The Rev. Brendan Powell Smith, since 2001, has been chronicling the entire Old and New Testament using Lego blocks at The Brick Testament. Check it out for some funny and genuinely creative visualizations of countless Bible stories.

And if you know of other attempts to comics-cize the Bible that we can read online, let us know.


Dr. Jacques’ Six Year Check-Up

Jeph Jacques is offering some thoughts on how webcomics have changed in the last 6 years in his State of the Webcomics Union.

One particularly astute point:

“The idea of critical analysis of webcomics has largely died out. Sure, people still blog about webcomics and “review” them and stuff, but it’s become a tiny, tiny niche sector. I think this is mainly because there’s not a whole lot of point to reviewing something anybody can go look at for free and make up their own mind about! Is this a good thing? I have no idea.”

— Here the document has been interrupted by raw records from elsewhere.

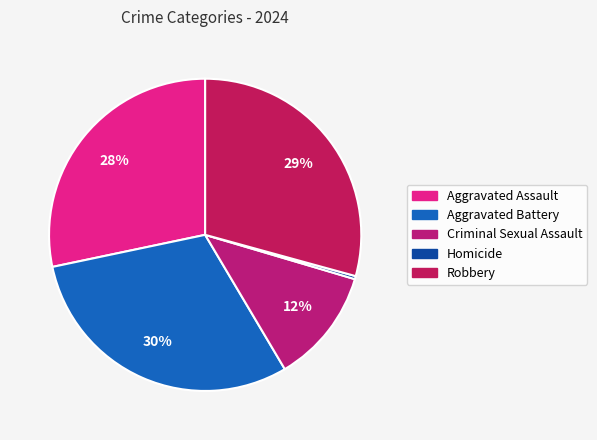

Rank the categories by value from highest to lowest.

Aggravated Battery, Robbery, Aggravated Assault, Criminal Sexual Assault, Homicide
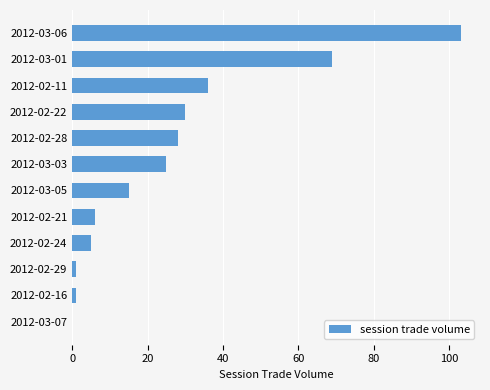

What is the ratio of the value at 2012-03-05 to the value at 2012-02-11?

0.4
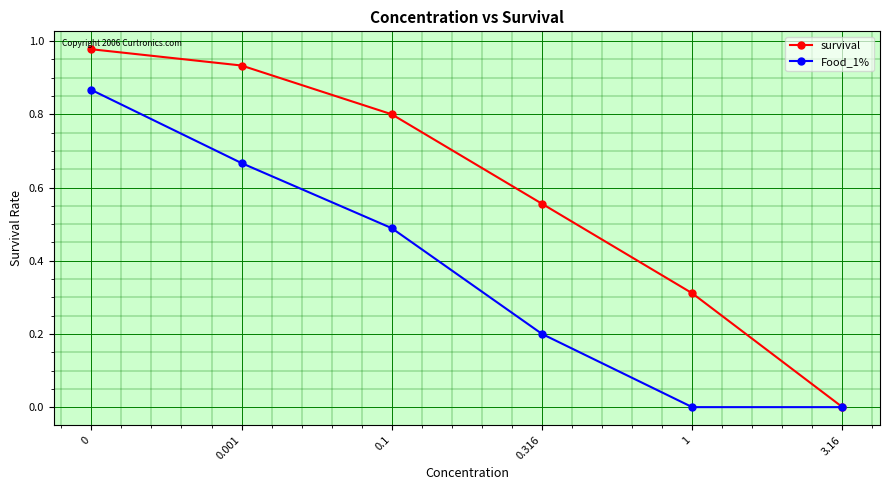

Rank the series by their average value, from highest to lowest.

survival, Food_1%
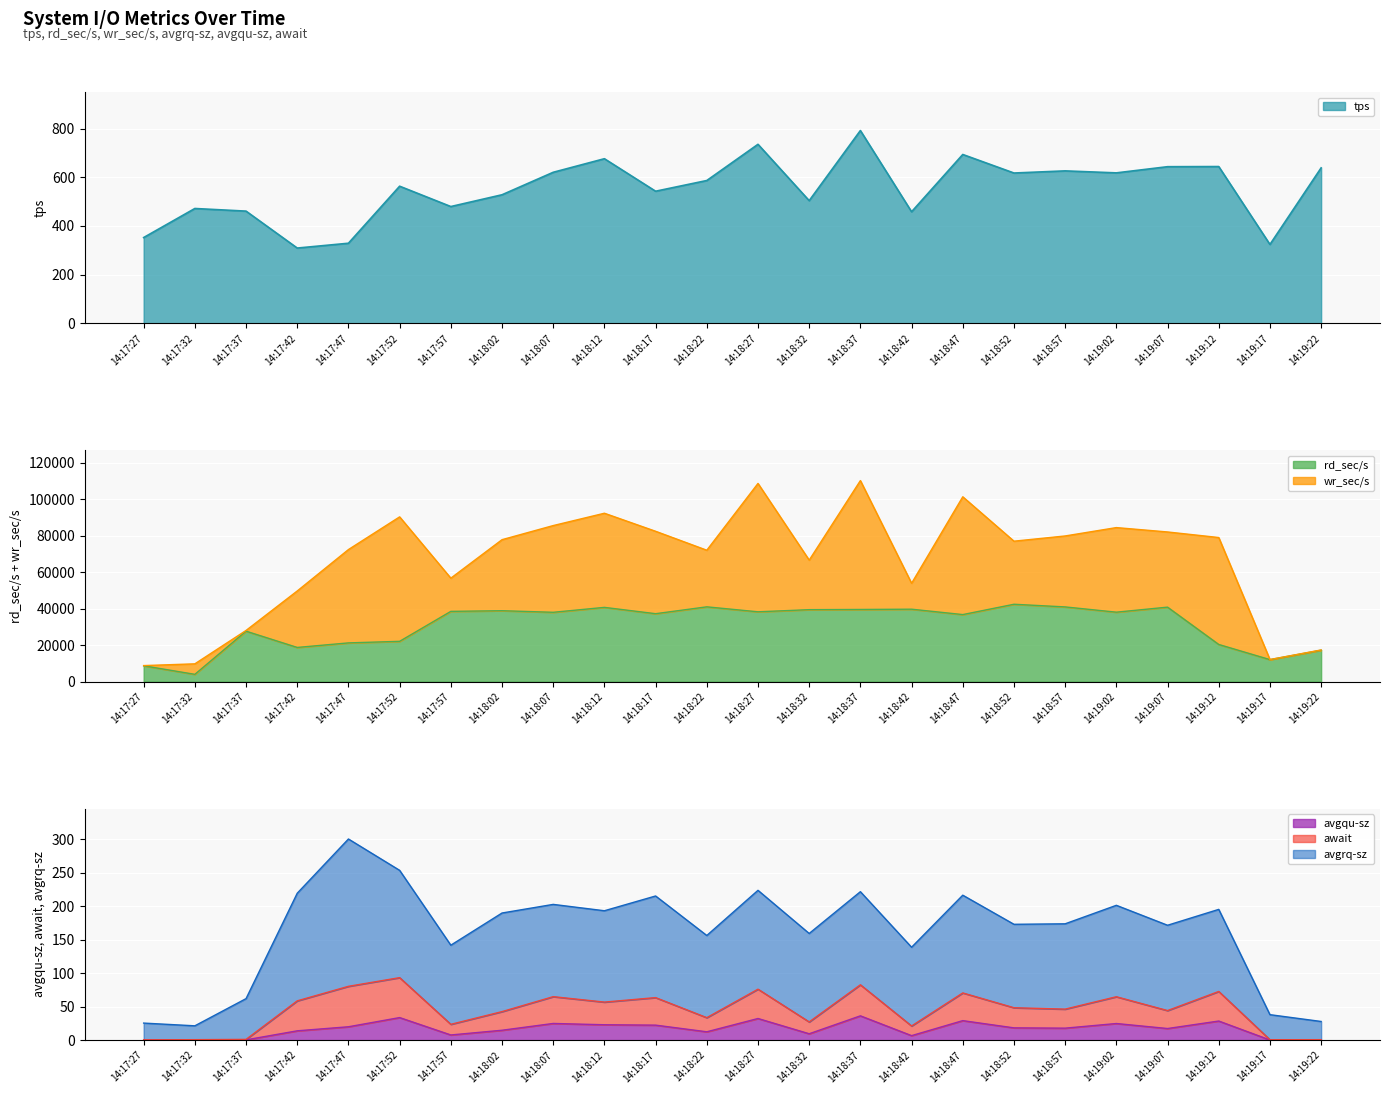

True or false: await has more than 0 interior local peaks.

True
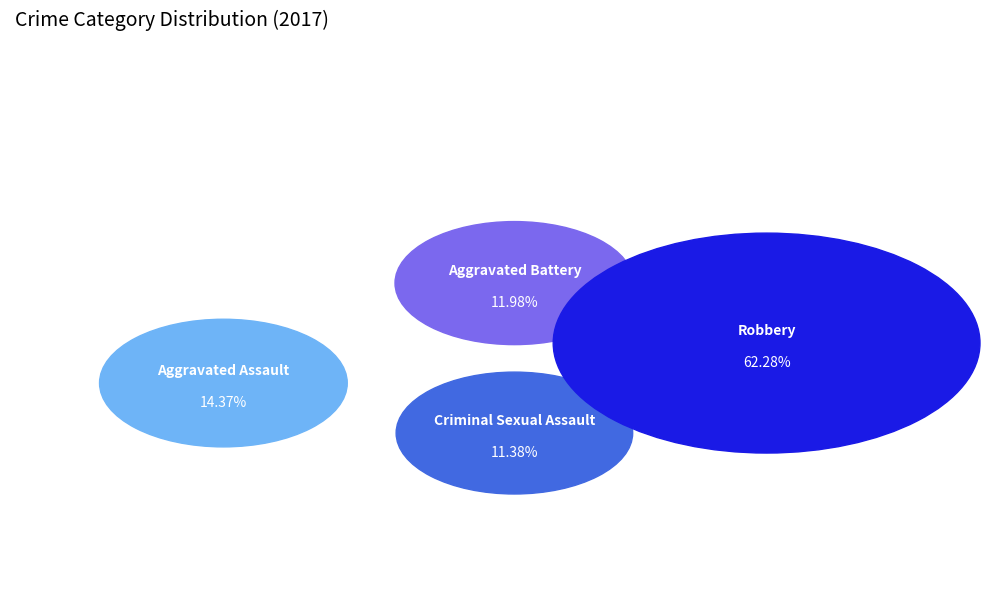

True or false: Aggravated Assault accounts for 2% of the total.

False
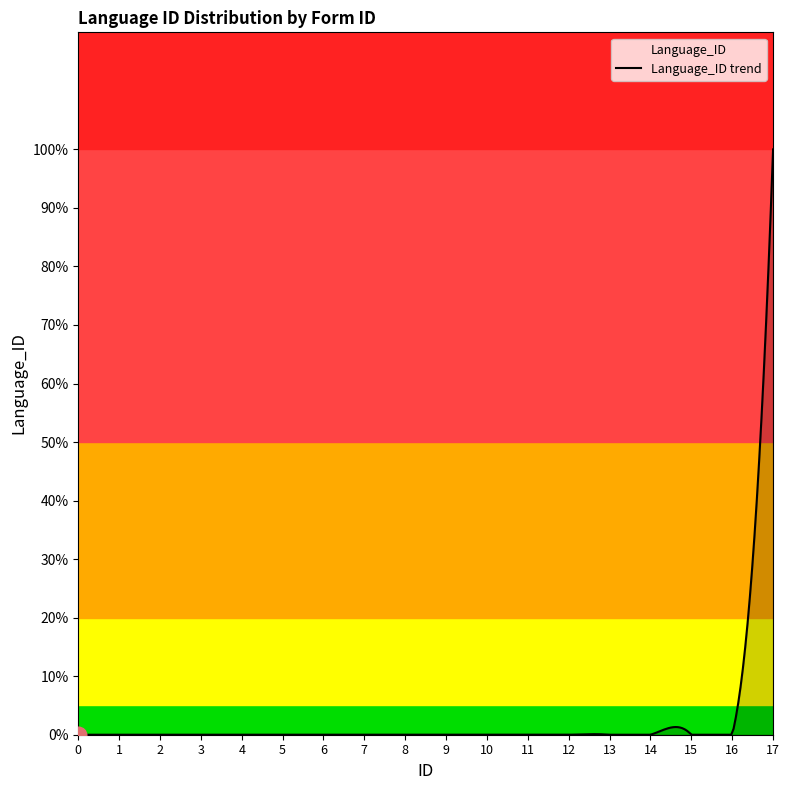

Rank the categories by value from highest to lowest.

17, 0, 1, 2, 3, 4, 5, 6, 7, 8, 9, 10, 11, 12, 13, 14, 15, 16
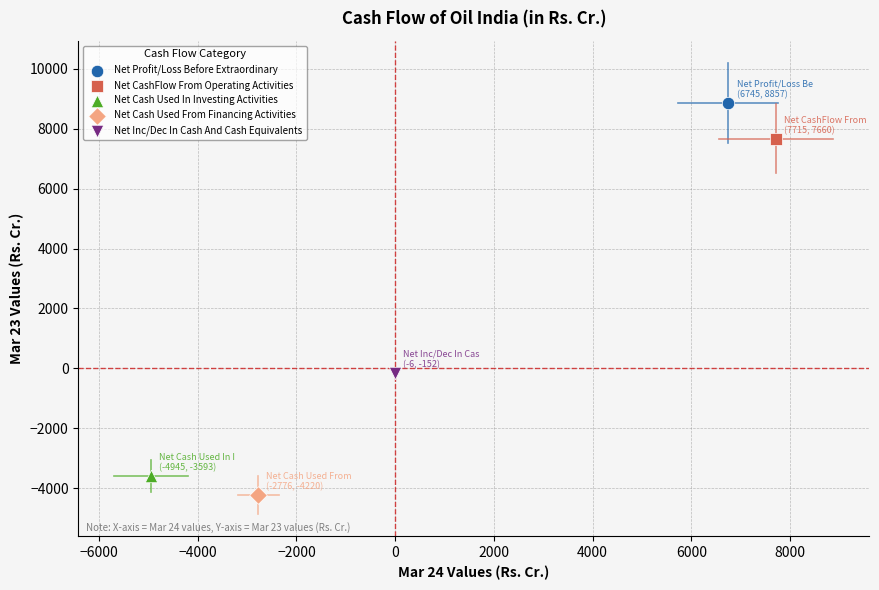

What are all the series names shown in the legend?

Net Profit/Loss Before Extraordinary, Net CashFlow From Operating Activities, Net Cash Used In Investing Activities, Net Cash Used From Financing Activities, Net Inc/Dec In Cash And Cash Equivalents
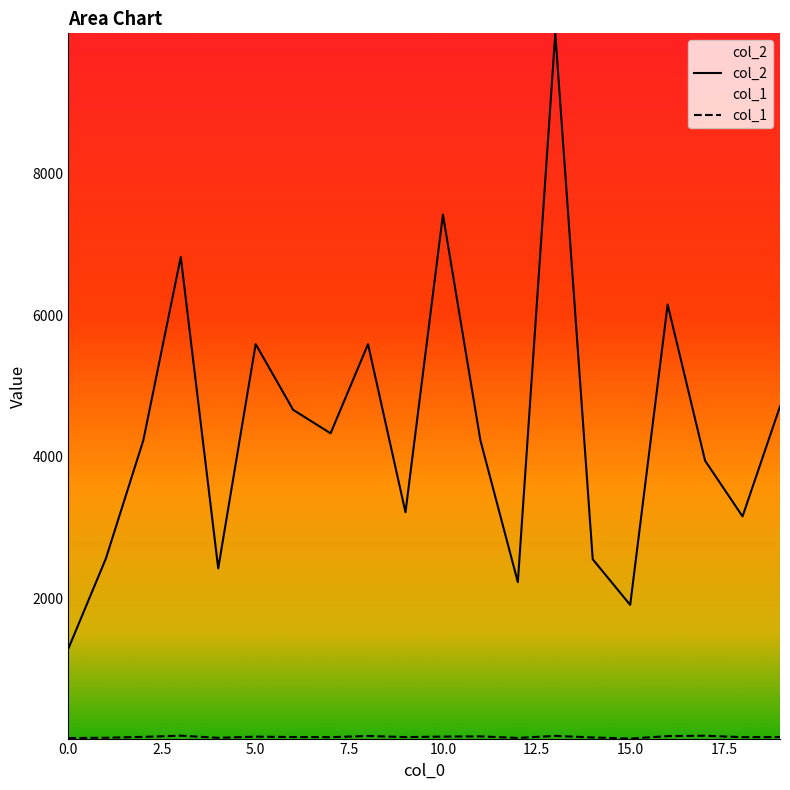

What is the value of the col_1 point at the 10th from the left?

36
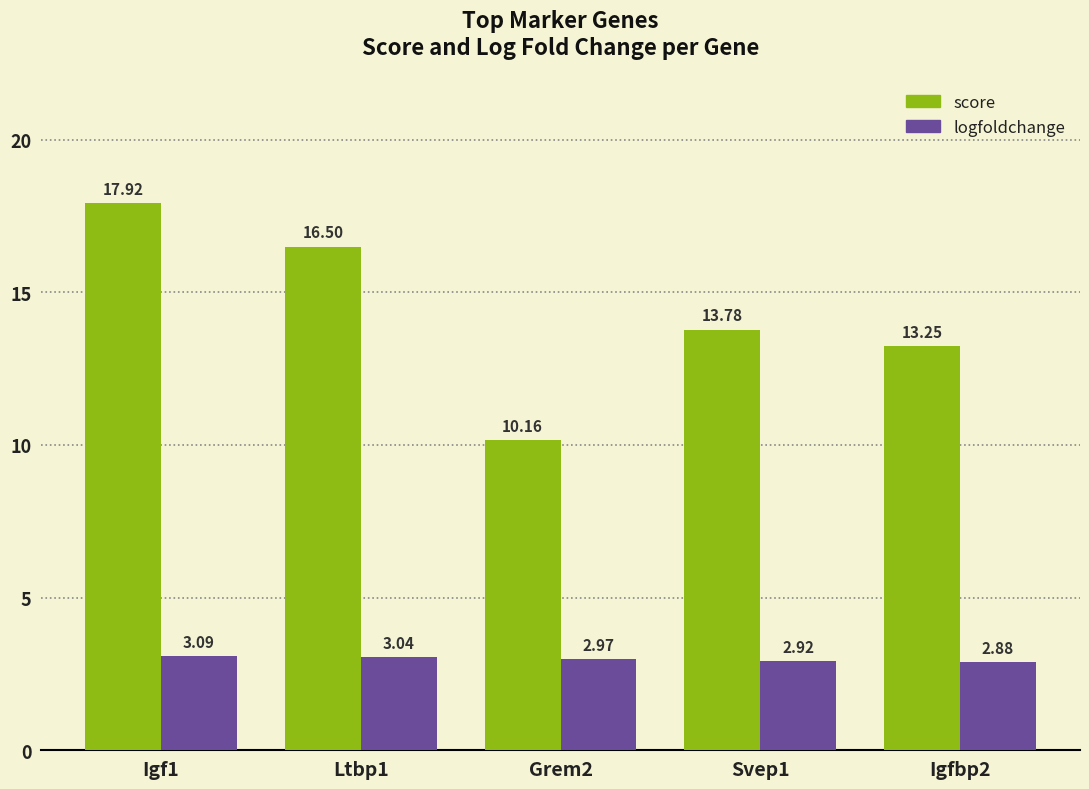

Between Grem2 and Svep1, which series saw the biggest shift?

score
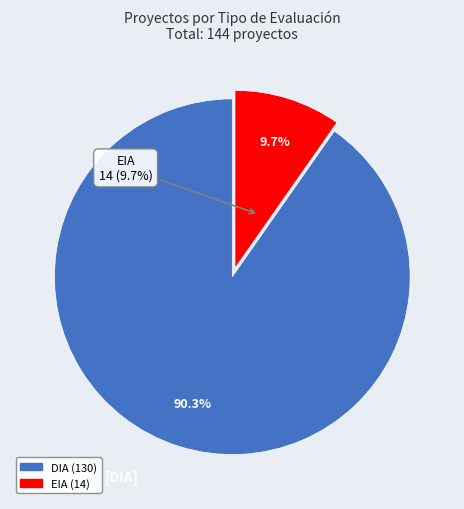

What is the total percentage of DIA and EIA?

100.0%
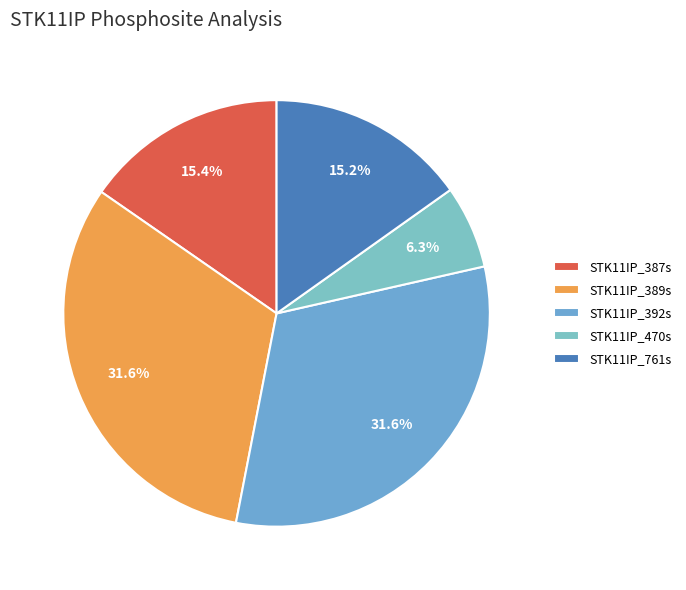

How many segments does this pie chart have?

5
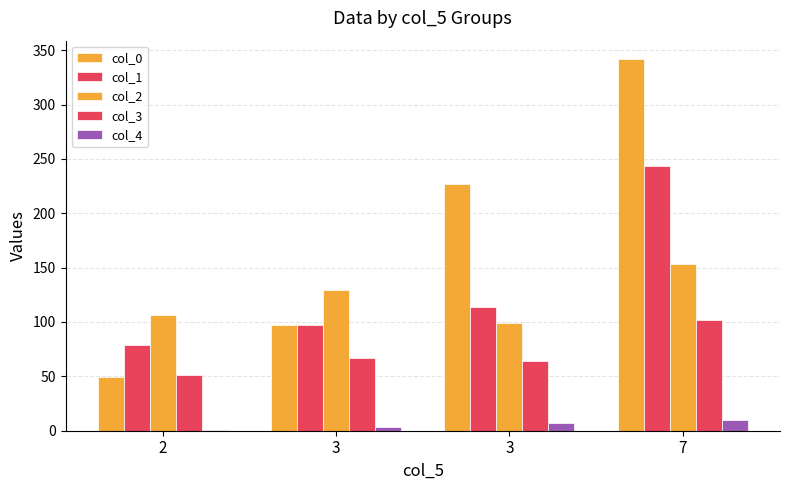

Count the number of categories in the chart.

4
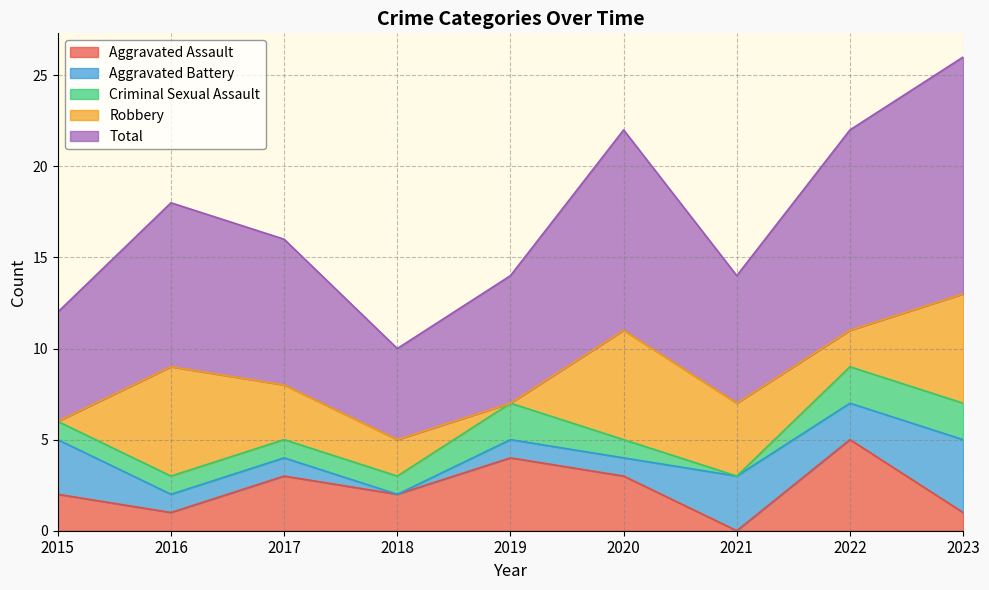

The value of Aggravated Battery at 2022 is 1. True or false?

False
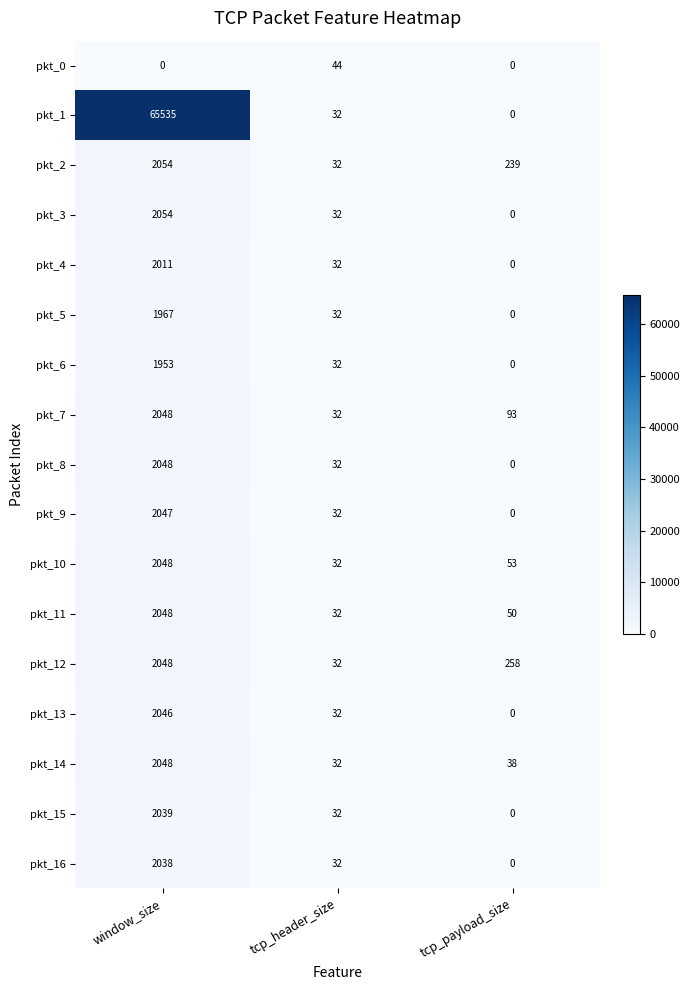

What is the total value across all series at tcp_payload_size?

731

It’s a good read overall. Check in to read the post and the many comments.



Oh! And a New Webcomic by John Allison Too

Must be new webcomics week. Check out Mr. Allison’s latest here.

Strangely, it also begins with the protagonist in bed (see yesterday’s post below). Hmm…


DKK

Tom spotted it first: A new webcomic by Derek Kirk Kim with a new panel added every day. Looks cool so far. Check it out.